Florida Supreme Court asks for a rare second round of arguments on medical marijuana
Here’s how medical marijuana goes from plant to medicine
In a highly unusual move, the Florida Supreme Court on Tuesday ordered a second round of arguments in a battle about whether the state has properly carried out a 2016 constitutional amendment that broadly legalized medical marijuana.
Justices heard arguments in May in a lawsuit filed by Florigrown, a Tampa-based firm that has challenged the constitutionality of a 2017 law that was designed to carry out the constitutional amendment. The case centers on parts of the law related to the licensing of companies to operate in the medical-marijuana industry.
But the Supreme Court on Tuesday issued an order scheduling another round of arguments Oct. 7 on an issue that was not a focus of the first hearing — whether the 2017 law is what is known as an unconstitutional “special” law.
Justices signaled after the first hearing that they were interested in the “special” law issue, asking Florigrown and the Florida Department of Health to file additional briefs on the issue. But the court rarely brings back parties for a second round of arguments in cases.
The Florida Constitution bars “special” laws that, generally, are intended to benefit specific entities. Florigrown, which has unsuccessfully sought a medical-marijuana license, contends that parts of the 2017 law improperly limited the firms that could take part in the industry.
“This [Supreme] Court has repeatedly held that the controlling question in evaluating whether a law is an unconstitutional special law is whether the class in the law is ‘closed,’ ” Florigrown lawyers wrote in their additional brief filed June 17. “Here, the classes are so clearly closed, the Legislature might as well have named the licensees in the statute.”
But lawyers for the Department of Health, which administers the medical-marijuana system, contended in a May 27 brief that the 2017 law “ultimately establishes a comprehensive and unified statutory system for the statewide licensure and regulation” of medical-marijuana firms, which are known in state parlance as medical marijuana treatment centers (MMTCs).
“[The] statute did not create a closed universe of licensed MMTCs,” the state brief said. “The MMTC licensure statute, viewed properly as a comprehensive and unified whole, does not provide a benefit to private corporations that others — like Florigrown — do not or cannot also receive.”
The Department of Health appealed to the Supreme Court after lower courts sided with Florigrown. A panel of the 1st District Court of Appeal last year upheld part of a temporary injunction issued by Leon County Circuit Judge Charles Dodson, who found that the 2017 law conflicted with the constitutional amendment. Dodson’s temporary injunction required state health officials to begin registering Florigrown and other medical-marijuana firms to do business, but the judge’s order was put on hold while the state appealed.
The case has focused heavily on a requirement that the Legislature put in the 2017 law that licensed companies must be able to handle all aspects of the business, including growing, processing and distributing products — a concept known as a “vertical integration” system.

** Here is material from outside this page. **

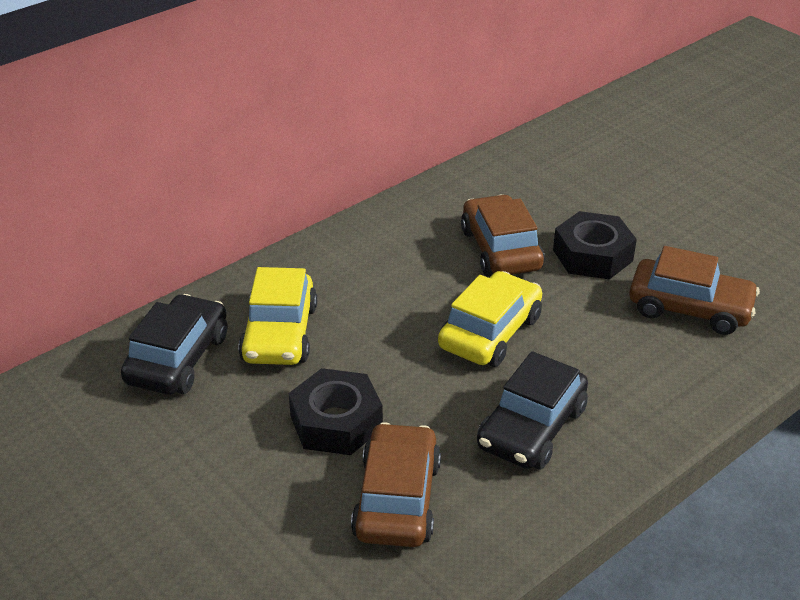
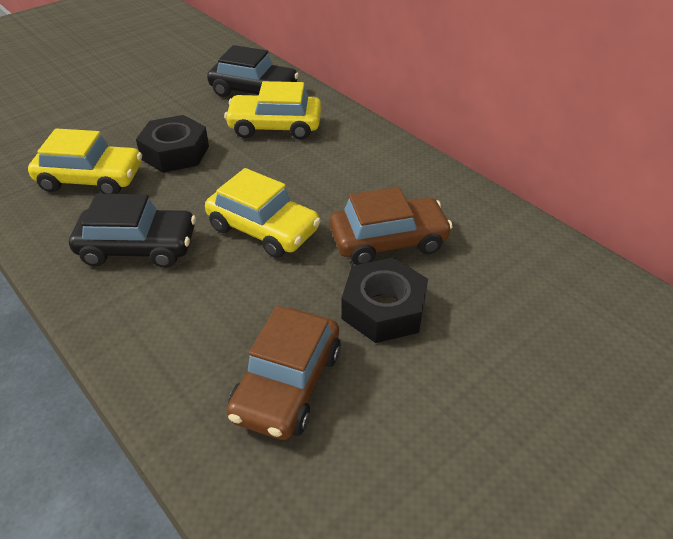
camera: 90 degrees right, 5 degrees up
brown car [351,422,441,547] -> yellow car [28,128,142,194]
black car [477,351,588,469] -> black car turned 150 degrees clockwise [69,194,196,268]

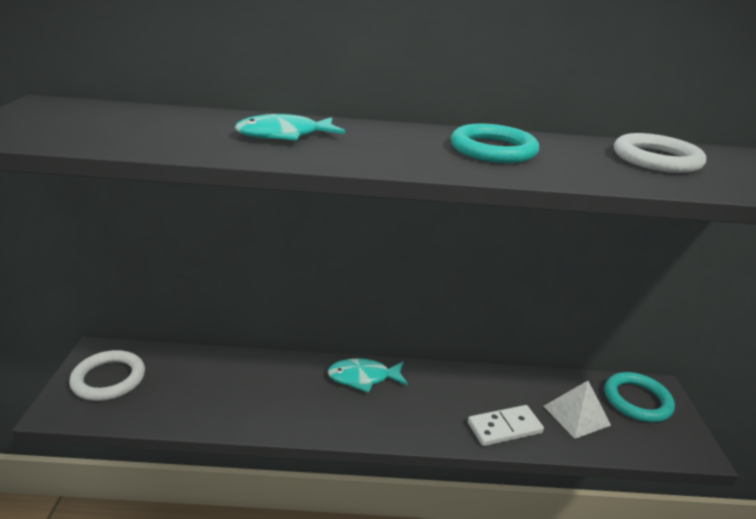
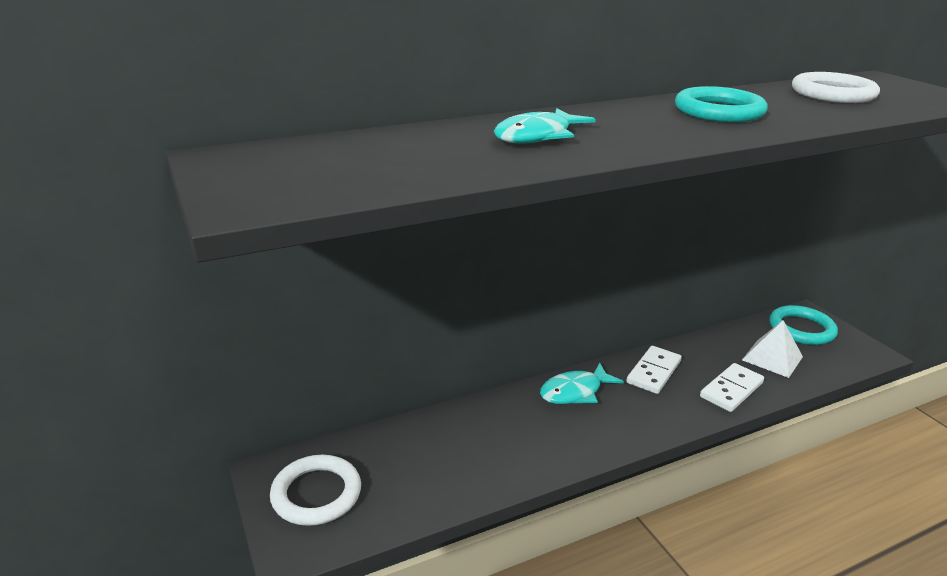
camera: 25 degrees left, 0 degrees up
none -> white domino [626,346,682,394]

Florigrown has argued that was not the intent of the constitutional amendment and that a vertical integration system limits the number of companies that can take part in the industry. The alternative would be a system where firms could perform different aspects of the business, known as a “horizontal” structure.

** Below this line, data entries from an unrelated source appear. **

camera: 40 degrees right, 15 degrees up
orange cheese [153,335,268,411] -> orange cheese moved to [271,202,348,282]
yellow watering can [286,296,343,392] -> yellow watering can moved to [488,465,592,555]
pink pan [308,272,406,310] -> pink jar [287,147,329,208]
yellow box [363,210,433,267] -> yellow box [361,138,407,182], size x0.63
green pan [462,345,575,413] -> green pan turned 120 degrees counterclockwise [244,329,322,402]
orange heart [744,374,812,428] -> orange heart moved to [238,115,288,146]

The 1st District Court of Appeal decision did not grapple with the issue of whether the 2017 law was an unconstitutional special law, which is a different issue than the question about vertical integration. The Supreme Court’s May 6 hearing also did not focus on the issue, but the next day justices asked for the additional briefs.
The Florigrown case is part of a massive amount of litigation in recent years about how the state has moved forward with the medical-marijuana industry, with much of the litigation centered on companies trying to get into the business.

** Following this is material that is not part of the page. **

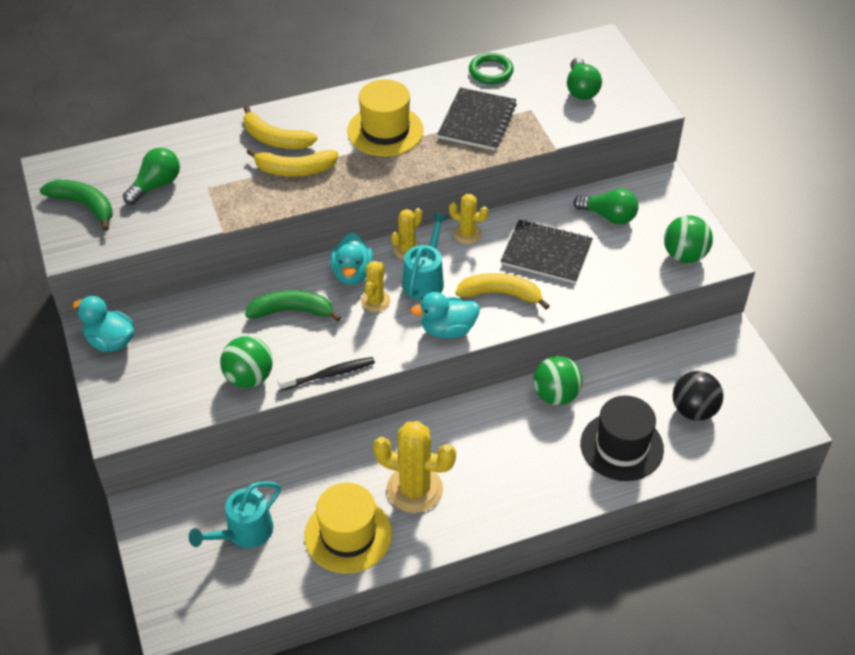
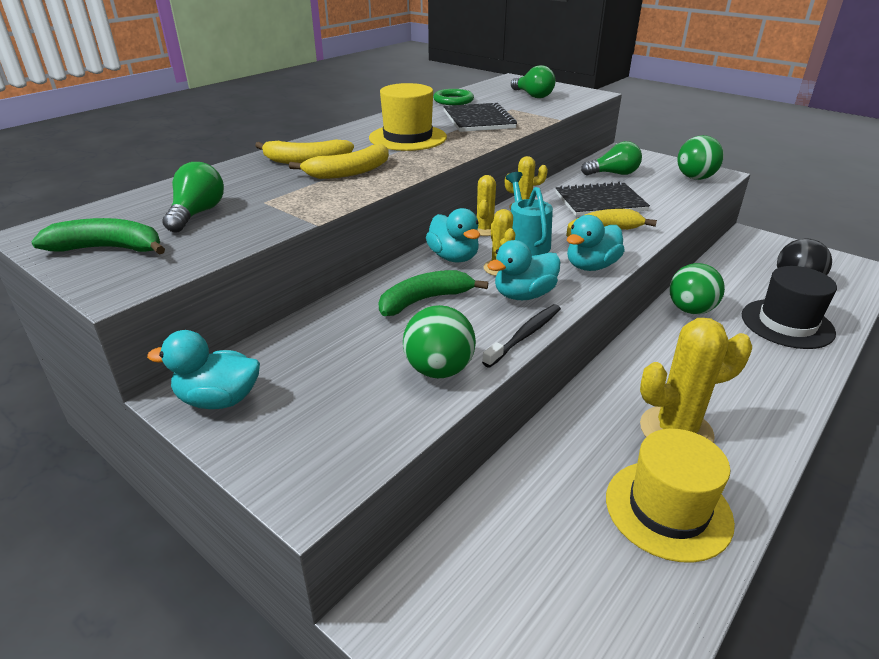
camera: 30 degrees left, 15 degrees down
turquoise watering can [189,481,281,548] -> none
none -> turquoise duck [487,240,560,300]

Lawmakers in 2014 approved a measure that allowed certain types of patients to use non-euphoric cannabis, leading to initial licenses being issued. Voters in 2016 approved the constitutional amendment to authorize euphoric marijuana for a much-broader range of patients.
Florigrown argues that the 2017 law is an unconstitutional special law, at least in part, because it created two “closed classes” of businesses that could receive licenses. One of those classes involved companies that had been licensed after passage of the non-euphoric cannabis law. The other class included companies that were not chosen in the earlier round of licensing or had been in litigation with the department.